06 Analysis strategies

General strategies

Pick things randomly. Be able to specify the random process.

Analyzing \(X\) and Y; If there is uniform symmetry in X, set \(X\) to be any value without loss of generality.

Cast the problem into a stochastic process : Eg: Markov chain/ Random walk problem, Martingale.

Bound probabilities and expectations

Break up big events into smaller cases

One can analyze \(Pr(A)\) using \(Pr(A) = \sum_b Pr(A|G)Pr(G)\).

One of many events

Use the Union bound.

Co-occurring events

\(Pr(\land_{i \in S} E_i) = Pr(E_1)Pr(E_2|E_1) Pr(E_3|E_2, E_1)..\). Taking conditional probabilities, one analyzes events with smaller sample spaces. If this decomposition is done considering the ‘causation’, as in the case of directed graphical models, we can take advantage of conditional independence.
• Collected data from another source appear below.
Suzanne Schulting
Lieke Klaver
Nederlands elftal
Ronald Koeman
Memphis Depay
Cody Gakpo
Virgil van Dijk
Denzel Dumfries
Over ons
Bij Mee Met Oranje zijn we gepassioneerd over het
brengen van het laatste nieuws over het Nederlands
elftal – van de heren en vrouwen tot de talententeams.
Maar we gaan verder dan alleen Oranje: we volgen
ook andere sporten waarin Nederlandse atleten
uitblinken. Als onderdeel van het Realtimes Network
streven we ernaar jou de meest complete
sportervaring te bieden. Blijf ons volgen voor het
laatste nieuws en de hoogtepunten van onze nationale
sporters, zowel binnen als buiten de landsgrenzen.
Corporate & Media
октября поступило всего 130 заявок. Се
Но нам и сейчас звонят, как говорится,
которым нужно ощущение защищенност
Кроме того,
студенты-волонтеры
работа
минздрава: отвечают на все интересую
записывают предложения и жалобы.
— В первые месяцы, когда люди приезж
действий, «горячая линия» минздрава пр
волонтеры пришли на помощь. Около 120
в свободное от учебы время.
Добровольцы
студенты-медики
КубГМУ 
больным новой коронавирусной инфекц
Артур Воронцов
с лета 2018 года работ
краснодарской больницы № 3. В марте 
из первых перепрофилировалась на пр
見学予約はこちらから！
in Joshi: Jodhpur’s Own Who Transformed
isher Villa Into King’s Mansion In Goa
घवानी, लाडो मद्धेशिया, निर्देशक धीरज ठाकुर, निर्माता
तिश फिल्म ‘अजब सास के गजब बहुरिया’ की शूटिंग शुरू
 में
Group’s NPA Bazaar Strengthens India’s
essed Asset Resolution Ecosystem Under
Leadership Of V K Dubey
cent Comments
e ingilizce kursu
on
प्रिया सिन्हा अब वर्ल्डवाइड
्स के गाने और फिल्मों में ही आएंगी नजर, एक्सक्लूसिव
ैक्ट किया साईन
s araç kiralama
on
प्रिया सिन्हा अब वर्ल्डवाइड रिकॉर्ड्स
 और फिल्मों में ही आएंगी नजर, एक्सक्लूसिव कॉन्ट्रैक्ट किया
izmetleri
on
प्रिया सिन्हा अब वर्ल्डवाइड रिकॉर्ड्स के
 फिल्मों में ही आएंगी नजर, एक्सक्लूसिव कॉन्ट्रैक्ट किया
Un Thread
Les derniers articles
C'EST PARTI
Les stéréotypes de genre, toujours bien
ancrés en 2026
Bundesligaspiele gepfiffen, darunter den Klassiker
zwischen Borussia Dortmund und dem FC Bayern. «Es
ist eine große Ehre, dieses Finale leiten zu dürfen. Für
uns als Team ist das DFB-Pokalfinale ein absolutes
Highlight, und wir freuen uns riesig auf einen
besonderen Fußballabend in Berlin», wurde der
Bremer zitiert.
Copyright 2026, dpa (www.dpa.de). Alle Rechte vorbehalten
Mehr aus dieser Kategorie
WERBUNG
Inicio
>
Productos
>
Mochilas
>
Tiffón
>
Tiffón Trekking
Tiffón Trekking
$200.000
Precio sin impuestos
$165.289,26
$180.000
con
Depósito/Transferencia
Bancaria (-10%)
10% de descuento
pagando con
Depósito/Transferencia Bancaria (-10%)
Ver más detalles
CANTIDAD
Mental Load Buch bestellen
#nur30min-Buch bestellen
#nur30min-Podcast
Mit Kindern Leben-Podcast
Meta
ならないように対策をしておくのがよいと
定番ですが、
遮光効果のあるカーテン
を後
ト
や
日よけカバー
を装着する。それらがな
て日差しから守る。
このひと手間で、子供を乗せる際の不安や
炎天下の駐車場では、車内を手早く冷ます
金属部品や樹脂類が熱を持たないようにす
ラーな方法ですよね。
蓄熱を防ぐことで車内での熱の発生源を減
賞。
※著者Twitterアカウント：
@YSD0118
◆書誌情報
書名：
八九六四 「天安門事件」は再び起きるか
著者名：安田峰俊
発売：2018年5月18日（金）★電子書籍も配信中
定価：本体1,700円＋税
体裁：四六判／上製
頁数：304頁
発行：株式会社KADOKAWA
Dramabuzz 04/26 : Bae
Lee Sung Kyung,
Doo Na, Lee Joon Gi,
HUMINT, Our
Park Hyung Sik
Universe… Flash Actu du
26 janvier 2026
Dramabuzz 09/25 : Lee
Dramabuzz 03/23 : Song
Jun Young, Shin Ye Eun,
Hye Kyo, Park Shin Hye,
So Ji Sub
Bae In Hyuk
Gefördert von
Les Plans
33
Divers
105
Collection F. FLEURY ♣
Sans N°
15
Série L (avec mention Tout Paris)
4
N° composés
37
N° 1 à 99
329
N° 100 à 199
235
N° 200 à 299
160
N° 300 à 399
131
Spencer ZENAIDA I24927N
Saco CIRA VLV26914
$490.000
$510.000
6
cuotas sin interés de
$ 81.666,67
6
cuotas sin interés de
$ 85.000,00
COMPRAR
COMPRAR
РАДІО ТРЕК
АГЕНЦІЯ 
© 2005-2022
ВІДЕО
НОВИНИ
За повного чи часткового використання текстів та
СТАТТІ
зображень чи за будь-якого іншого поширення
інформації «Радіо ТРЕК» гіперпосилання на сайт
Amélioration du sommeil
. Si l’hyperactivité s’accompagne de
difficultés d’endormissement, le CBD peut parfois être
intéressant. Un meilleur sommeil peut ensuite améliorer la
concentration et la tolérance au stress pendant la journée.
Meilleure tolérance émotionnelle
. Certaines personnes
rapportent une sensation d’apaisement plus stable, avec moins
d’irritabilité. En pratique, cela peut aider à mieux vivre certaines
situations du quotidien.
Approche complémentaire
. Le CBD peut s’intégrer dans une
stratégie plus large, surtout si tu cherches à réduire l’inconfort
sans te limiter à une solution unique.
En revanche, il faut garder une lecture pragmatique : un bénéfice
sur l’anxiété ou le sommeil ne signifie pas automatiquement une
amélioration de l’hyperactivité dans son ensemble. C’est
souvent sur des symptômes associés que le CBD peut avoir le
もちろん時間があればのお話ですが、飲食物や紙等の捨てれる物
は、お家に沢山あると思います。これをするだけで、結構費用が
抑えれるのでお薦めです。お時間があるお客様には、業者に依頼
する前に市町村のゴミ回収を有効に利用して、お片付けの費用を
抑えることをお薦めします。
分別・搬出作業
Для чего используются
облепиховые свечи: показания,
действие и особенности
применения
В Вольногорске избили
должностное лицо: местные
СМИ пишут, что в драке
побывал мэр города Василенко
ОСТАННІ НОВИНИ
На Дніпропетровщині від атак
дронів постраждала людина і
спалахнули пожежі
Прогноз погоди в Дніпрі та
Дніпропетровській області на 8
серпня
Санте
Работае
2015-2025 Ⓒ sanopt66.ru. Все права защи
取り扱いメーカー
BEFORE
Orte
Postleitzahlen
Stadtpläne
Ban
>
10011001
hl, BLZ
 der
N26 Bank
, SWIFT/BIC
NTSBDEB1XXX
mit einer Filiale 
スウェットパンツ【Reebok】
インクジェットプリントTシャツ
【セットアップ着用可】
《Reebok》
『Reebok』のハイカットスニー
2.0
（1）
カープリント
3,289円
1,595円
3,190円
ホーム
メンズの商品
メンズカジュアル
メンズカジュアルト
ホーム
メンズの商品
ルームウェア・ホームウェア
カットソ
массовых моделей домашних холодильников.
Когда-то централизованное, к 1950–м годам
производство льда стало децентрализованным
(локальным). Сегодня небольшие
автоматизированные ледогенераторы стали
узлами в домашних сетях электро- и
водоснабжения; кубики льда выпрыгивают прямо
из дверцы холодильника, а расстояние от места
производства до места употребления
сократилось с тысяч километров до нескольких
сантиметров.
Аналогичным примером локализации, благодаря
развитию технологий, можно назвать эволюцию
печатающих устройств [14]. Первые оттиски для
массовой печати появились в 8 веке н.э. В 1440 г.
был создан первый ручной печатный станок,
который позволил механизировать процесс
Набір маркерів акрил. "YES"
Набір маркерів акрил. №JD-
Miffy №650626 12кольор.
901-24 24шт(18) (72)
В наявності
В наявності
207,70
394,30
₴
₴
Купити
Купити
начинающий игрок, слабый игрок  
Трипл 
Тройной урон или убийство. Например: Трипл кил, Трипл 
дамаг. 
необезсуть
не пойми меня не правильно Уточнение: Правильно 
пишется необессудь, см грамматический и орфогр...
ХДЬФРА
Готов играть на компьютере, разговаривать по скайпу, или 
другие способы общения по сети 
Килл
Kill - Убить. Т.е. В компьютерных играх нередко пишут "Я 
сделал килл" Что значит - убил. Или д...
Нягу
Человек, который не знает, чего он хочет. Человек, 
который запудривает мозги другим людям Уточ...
Or one can use \(Pr(\land_{i \in S} E_i) \leq Pr(E_i)\) for some suitable \(i\).

Principle of deferred decisions

Find or lower bound \(Pr(F(X))\) using principle of deferred decisions: Let RVs \(X_{1} \dots X_{n}\) decide X’s value: suppose \(X_{1} \dots X_{n-1}\) happen: What is the probability that \(X_{n}\) takes the right value for \(F(X)\)?

Identify independent events

Identifying independent events often helps in bounding probabilities: whether in being able to apply suitable tail bounds, or in decomposing \(E[XY]\) or \(var[X+Y]\) or \(Pr(XY)\).

To do this, one can consider causation by constructing a graphical model; or identify it algebraically by keeping track of the sample space connected with the expectation/ probability/ variance using suitable subscripts.

Use super-events

If \(E_1 \implies E_2\), then \(Pr(E_1) \leq Pr(E_2)\).

Use concentration of measure around the mean

Find mean, use tail bounds.

Means and variances

In finding mean, we can often use properties such as the linearity of expectation. Similarly, we can decompose the problem of finding \(var[X+Y]\) or \(E[XY]\) the random variables involved have suitable independence properties.

If it is difficult to find the mean directly (Eg: \(E[X] = \sum E[X_{i}]\)), one can find an upper bound to it by other means, and use it.

Dealing with lack of independence

If you’re analyzing a probability distribution of \(f(X_{1}, .. X_{i})\) or \(\sum X_{i}\), and \(\set{X_{i}}\) are not independent, use a martingale. If \(\exists\) pairwise independence, use Chebyshev.